I’ve been thinking lately about the nature of how we engage or talk to our children. One day I sent my daughter into the post office to do an errand for me. She was about ten years old. She came out of the post office upset and complaining about the way the postal clerk spoke to her. She said the lady was grumpy, acted as if she didn’t want to serve her and wouldn’t even look at her as she answered. I thought about that. I told my daughter that we were going to conduct an experiment. I told her that we were going back to the post office the next day but that this time she would see if she could change the outcome by what she did. I suggested that she speak up with a great smile and a big “Good afternoon.” I told her that she was to be sure to look the lady directly in the eye and smile. I told her to look for something that she could compliment the lady on perhaps her earrings. Next she was to say “I hope you can help me,” or “Please help me.” We rehearsed this at home.

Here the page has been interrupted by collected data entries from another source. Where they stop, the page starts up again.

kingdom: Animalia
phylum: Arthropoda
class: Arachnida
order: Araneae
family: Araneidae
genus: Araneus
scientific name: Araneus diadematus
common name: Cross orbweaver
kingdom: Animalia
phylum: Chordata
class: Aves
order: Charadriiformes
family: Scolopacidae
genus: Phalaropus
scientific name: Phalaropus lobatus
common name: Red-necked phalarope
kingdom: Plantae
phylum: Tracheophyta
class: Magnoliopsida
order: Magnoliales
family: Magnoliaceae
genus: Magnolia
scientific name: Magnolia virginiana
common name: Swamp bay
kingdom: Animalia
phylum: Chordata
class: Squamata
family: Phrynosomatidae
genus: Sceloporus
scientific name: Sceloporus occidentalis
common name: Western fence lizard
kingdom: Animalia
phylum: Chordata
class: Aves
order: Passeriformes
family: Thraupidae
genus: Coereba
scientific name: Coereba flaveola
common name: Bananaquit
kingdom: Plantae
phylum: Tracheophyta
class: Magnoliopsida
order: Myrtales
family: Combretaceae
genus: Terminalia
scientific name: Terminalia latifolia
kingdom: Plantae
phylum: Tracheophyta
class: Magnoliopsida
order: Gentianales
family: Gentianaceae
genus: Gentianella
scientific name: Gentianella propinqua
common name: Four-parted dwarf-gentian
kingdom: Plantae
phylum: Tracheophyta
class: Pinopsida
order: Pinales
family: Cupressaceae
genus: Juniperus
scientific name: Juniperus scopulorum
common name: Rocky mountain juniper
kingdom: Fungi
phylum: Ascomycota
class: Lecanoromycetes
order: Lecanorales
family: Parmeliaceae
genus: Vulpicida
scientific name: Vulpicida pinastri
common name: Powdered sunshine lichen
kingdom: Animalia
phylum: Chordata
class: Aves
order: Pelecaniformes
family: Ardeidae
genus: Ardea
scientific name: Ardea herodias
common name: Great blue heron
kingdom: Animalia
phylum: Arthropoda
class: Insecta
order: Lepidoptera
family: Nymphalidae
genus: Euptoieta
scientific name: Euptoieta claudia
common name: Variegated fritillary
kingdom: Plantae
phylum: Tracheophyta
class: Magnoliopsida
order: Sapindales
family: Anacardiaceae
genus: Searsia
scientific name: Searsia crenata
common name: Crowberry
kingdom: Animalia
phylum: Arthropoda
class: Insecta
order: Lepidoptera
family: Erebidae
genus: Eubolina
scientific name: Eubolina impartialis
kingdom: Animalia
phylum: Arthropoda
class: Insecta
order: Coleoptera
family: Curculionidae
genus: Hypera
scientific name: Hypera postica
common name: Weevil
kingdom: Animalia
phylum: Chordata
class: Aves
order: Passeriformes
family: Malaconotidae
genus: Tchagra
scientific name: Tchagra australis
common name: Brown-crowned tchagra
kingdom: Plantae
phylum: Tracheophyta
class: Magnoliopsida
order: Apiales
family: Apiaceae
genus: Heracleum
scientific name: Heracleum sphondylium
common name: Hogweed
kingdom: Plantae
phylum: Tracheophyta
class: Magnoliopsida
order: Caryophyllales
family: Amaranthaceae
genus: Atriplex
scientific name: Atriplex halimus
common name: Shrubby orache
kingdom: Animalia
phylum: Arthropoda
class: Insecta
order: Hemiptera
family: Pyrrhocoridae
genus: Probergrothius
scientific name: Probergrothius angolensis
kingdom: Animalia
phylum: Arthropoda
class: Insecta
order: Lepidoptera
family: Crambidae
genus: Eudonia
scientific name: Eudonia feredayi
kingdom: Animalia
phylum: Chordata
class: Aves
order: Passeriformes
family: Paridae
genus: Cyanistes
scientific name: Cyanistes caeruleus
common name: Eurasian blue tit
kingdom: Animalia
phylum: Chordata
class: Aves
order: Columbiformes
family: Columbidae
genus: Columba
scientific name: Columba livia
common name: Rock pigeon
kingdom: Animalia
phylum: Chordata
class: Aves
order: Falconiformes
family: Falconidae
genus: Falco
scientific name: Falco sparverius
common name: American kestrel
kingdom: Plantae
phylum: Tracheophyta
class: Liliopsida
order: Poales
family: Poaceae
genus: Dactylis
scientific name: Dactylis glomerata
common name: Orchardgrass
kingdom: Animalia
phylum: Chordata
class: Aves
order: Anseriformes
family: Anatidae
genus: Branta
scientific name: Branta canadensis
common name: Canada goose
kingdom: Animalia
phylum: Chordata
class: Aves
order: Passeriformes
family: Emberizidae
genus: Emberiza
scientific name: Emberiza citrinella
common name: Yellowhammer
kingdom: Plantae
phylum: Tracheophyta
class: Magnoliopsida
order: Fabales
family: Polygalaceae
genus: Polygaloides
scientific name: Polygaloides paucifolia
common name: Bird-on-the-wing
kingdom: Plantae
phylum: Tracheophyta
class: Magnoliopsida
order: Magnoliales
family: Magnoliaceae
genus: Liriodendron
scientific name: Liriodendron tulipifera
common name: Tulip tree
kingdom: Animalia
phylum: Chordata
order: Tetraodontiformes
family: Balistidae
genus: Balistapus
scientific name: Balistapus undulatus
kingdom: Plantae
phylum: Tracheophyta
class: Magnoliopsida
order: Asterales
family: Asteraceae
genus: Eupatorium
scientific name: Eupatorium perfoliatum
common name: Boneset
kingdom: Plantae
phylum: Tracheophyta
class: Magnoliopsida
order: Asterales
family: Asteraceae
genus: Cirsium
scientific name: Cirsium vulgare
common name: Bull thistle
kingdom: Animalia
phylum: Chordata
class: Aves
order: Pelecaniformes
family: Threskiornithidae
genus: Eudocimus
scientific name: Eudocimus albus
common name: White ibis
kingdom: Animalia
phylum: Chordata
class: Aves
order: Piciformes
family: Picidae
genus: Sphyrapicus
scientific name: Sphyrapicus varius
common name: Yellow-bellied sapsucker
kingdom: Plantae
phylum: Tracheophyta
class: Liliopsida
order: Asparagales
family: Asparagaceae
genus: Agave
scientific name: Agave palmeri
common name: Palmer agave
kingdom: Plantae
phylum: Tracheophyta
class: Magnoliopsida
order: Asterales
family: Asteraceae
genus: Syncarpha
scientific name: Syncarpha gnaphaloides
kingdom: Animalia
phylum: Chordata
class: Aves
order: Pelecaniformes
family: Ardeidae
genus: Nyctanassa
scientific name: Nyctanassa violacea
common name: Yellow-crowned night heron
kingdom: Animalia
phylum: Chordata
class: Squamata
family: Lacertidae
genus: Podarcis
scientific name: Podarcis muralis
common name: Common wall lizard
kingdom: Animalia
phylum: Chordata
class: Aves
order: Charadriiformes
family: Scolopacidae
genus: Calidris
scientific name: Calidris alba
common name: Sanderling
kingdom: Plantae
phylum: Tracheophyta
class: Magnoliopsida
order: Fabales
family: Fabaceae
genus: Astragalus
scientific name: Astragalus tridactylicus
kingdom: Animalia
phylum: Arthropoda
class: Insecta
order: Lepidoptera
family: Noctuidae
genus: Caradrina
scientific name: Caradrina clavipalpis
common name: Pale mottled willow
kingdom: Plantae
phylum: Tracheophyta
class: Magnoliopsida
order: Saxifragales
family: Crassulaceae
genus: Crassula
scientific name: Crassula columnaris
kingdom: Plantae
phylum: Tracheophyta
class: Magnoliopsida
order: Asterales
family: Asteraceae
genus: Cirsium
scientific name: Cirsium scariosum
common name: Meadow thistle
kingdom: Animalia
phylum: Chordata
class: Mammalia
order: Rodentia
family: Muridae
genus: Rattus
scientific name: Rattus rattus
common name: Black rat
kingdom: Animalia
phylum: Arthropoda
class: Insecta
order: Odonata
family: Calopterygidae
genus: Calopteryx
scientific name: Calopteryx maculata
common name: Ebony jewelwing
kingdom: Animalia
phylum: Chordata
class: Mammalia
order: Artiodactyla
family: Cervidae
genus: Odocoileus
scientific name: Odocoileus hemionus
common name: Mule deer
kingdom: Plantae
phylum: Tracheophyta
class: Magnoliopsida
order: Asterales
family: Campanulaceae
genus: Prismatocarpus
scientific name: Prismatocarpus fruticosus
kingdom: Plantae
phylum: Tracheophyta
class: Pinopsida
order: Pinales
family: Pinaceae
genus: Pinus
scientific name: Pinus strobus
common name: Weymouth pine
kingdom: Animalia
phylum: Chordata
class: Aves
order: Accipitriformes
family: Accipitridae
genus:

Let me say she did not want to participate in this exercise. I told her that we were going to do it and that she should think about it as if she was an actress on a stage. I explained a little about the study of psychology. Everywhere there are people we find difficult to get along with. They are not going anywhere. We cannot erase them all or fire them all. Some will be your teachers; some will be your supervisor. We can choose many ways of dealing with them. I wanted my daughter see if a different approach would yield a different result. It was funny really because she told me that it was as if the lady still wanted to be grumpy but wasn’t quite able to be. Now I could have chosen to go in and have a word with the clerk myself, but I wanted to see if she could have the experience of controlling to some extent the outcome. When she came back to the car she was smiling, so was I.
As a parent, my mother did the best she could. I did the best I could. Dressing children and feeding them, sending them to ballet lessons or football soccer clubs are fine, but if we find that these extra curricular activities are not leaving time for the teaching which is essential to their later development then you must question the trade-off.
When I learn to think, I do need as many rules from my parents. The rules are intended to keep the child safe until his maturity kicks in and he becomes a problem solver. Failure on our part to begin this process early leads to a lot of avoidable misery later.
I told you that these letters might irritate you, but I promise you I am rooting for young parents from the sidelines. Parent from the perspective that we are preparing our children to meet the world; do the kind of job in your parenting in such a way that should anyone else have to step in and assume your role as parent due to your poor health or death, you have handed over the kind of child you would best like to inherit yourself. If you think enough to make a will which sets out your instructions with regards to your property, then surely you must think about whether or not you have trained your child in such a way that someone else can step in and complete the job.